Prognostic prediction of breast cancer patients using machine learning models: a retrospective analysis.

Abstract

Background: Breast cancer is a common and complex disease, with various clinical features affecting prognosis. Accurate prediction of prognosis is essential for guiding personalized treatment strategies. This study aimed to develop machine learning models for predicting prognosis in breast cancer patients using retrospective data.

Methods: A total of 6,477 patients from Affiliated Sir Run Run Shaw Hospital were included, and their electronic medical records (EMRs) were thoroughly examined to identify 15 clinical features significantly associated with breast cancer survival. We employed eight different machine learning algorithms, including Logistic Regression (LR), Support Vector Machine (SVM), Random Forest (RF), and Extreme Gradient Boosting (XGBoost), to develop and evaluate the predictive performance of the models. In addition, to investigate the sensitivity of different training/testing set radio to model performance, we examined five sets of ratios: 50:50, 60:40, 70:30, 80:20, 90:10.

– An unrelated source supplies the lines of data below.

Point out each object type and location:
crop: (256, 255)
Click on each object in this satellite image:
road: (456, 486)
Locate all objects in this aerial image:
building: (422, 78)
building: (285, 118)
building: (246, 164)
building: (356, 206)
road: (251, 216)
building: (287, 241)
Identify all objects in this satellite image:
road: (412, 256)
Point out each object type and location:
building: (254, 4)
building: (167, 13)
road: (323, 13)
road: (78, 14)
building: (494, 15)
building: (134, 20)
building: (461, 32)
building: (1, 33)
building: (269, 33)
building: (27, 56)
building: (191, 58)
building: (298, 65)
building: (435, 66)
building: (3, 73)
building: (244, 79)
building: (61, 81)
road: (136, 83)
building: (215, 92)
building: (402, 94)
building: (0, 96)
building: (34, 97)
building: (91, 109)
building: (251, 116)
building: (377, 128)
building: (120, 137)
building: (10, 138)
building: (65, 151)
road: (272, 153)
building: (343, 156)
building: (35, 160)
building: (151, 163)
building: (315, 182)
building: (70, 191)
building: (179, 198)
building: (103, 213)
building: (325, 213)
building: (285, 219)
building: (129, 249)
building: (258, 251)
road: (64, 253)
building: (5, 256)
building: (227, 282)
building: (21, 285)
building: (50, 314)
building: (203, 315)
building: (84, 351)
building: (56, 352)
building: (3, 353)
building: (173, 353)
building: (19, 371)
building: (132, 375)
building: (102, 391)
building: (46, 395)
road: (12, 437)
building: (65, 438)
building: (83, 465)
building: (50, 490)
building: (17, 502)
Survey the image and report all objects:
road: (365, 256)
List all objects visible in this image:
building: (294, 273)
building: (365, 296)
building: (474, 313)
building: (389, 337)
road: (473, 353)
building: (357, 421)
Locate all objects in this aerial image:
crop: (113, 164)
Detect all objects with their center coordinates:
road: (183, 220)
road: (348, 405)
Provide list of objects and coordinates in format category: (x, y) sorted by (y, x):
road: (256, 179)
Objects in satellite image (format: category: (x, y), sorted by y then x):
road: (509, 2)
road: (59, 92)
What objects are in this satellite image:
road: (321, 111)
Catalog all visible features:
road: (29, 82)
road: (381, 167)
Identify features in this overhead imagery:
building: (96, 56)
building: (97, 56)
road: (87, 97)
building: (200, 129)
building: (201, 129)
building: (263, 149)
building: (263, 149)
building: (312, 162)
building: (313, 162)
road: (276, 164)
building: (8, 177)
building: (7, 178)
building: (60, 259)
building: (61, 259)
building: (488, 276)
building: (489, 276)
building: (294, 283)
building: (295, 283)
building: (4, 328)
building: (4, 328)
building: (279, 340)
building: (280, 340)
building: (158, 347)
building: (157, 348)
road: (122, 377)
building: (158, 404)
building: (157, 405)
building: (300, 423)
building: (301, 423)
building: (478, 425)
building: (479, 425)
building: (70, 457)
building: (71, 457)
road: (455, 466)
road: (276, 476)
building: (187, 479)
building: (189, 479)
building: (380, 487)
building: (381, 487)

Results: Among these models, XGBoost demonstrated the highest performance with receiver operating characteristic (ROC) area under the curve (AUC) of 0.813, accuracy of 0.739, sensitivity of 0.815, and specificity of 0.735. Further statistical analysis identified several significant predictors of prognosis, including age, tumor size, lymph node status, and hormone receptor status. The XGBoost model was found to exhibit superior predictive power compared to established prognostic models such as the Nottingham Prognostic Index (NPI) and Predict Breast. Based on the successful performance of the XGBoost model, we developed a prognosis prediction tool specifically designed for breast cancer, providing valuable insights to clinicians, and aiding them in making informed treatment decisions tailored to individual patients.

Conclusions: Our study highlights the potential of machine learning models in accurately predicting prognosis for breast cancer patients, ultimately facilitating personalized treatment strategies. Further research and validation are warranted to fully integrate these models into clinical practice.